#### Before-and-after change records:
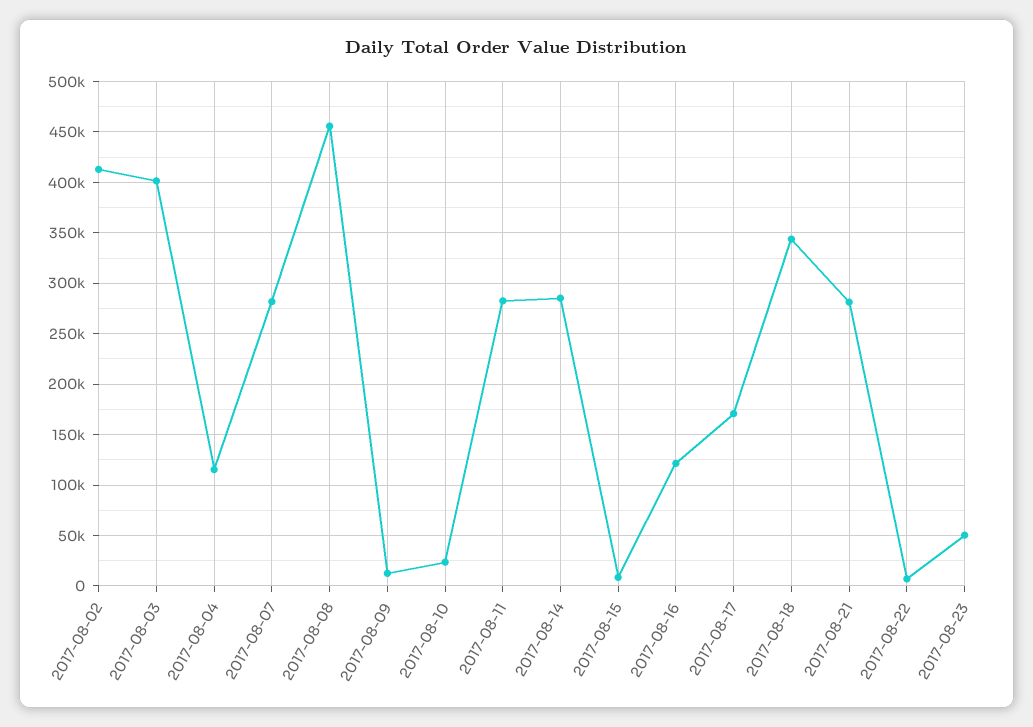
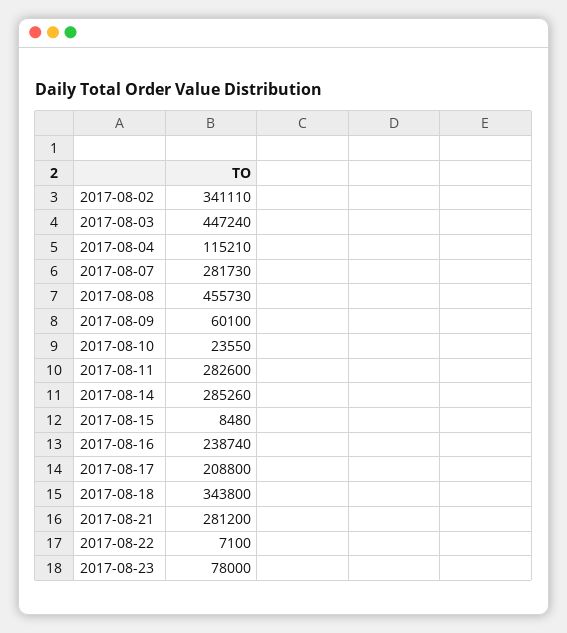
2017-08-02: 410000 -> 341110
2017-08-03: 400000 -> 447240
2017-08-09: 10000 -> 60100
2017-08-16: 120000 -> 238740
2017-08-17: 170000 -> 208800
2017-08-23: 50000 -> 78000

#### WHAT YOU HAVE TO DO:
Output nothing but the line containing "2017-08-09: 10000 -> 60100" and each line after it in the entries above, exactly as written.

#### OUTPUT:
2017-08-09: 10000 -> 60100
2017-08-16: 120000 -> 238740
2017-08-17: 170000 -> 208800
2017-08-23: 50000 -> 78000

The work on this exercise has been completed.